Reproduce the lines of the material starting with the line that contains "spacex launch" and going on through the line that contains "Attorney: Your Legal Guide", with both of those lines included. Leave the pictures out of your answer.
═══ Records for this task
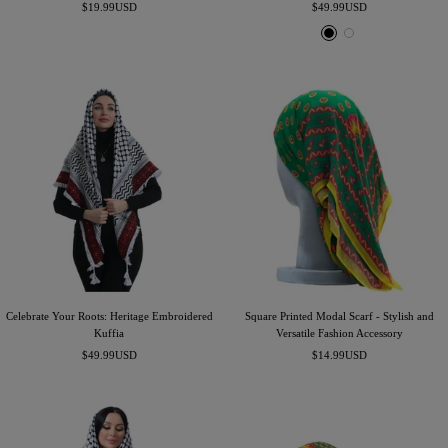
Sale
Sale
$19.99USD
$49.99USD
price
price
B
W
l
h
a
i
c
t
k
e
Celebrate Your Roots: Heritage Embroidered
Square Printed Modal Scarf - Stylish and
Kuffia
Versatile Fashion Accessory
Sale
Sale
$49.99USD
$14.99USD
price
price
══════
═══ Records for this task
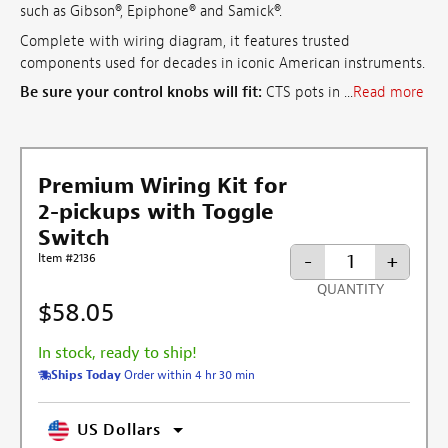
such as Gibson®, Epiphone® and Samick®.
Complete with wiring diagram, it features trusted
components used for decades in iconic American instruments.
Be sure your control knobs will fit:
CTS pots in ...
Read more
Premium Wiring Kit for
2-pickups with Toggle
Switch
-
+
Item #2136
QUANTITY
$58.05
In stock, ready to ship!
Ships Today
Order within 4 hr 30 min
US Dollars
══════
═══ Records for this task
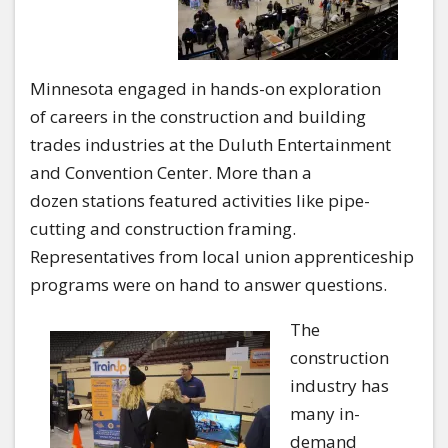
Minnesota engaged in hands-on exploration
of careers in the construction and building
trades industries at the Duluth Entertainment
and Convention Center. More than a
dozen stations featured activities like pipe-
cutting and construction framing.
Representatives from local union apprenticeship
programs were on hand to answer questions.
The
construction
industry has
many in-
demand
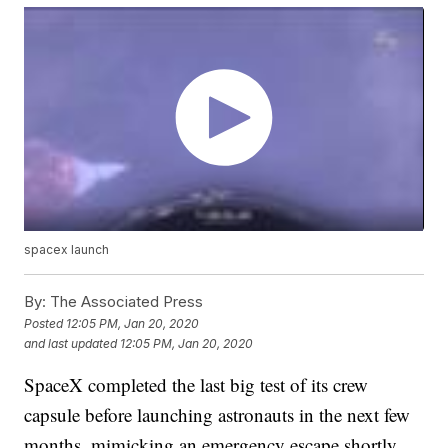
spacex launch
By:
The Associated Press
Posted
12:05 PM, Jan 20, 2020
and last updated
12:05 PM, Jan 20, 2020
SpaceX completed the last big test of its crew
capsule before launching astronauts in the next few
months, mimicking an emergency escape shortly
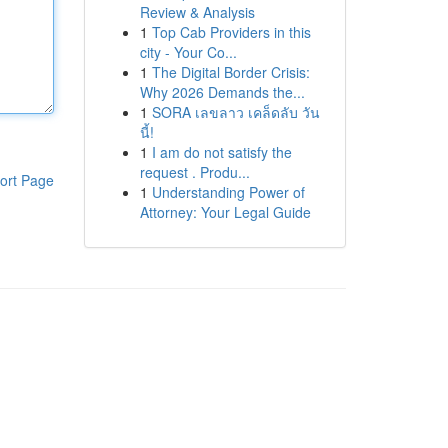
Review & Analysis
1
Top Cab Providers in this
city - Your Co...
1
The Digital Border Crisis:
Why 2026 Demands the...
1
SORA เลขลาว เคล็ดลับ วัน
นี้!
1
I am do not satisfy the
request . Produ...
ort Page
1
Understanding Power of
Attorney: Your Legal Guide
══════
Response:
spacex launch
By:
The Associated Press
Posted
12:05 PM, Jan 20, 2020
and last updated
12:05 PM, Jan 20, 2020
SpaceX completed the last big test of its crew
capsule before launching astronauts in the next few
months, mimicking an emergency escape shortly
Review & Analysis
1
Top Cab Providers in this
city - Your Co...
1
The Digital Border Crisis:
Why 2026 Demands the...
1
SORA เลขลาว เคล็ดลับ วัน
นี้!
1
I am do not satisfy the
request . Produ...
ort Page
1
Understanding Power of
Attorney: Your Legal Guide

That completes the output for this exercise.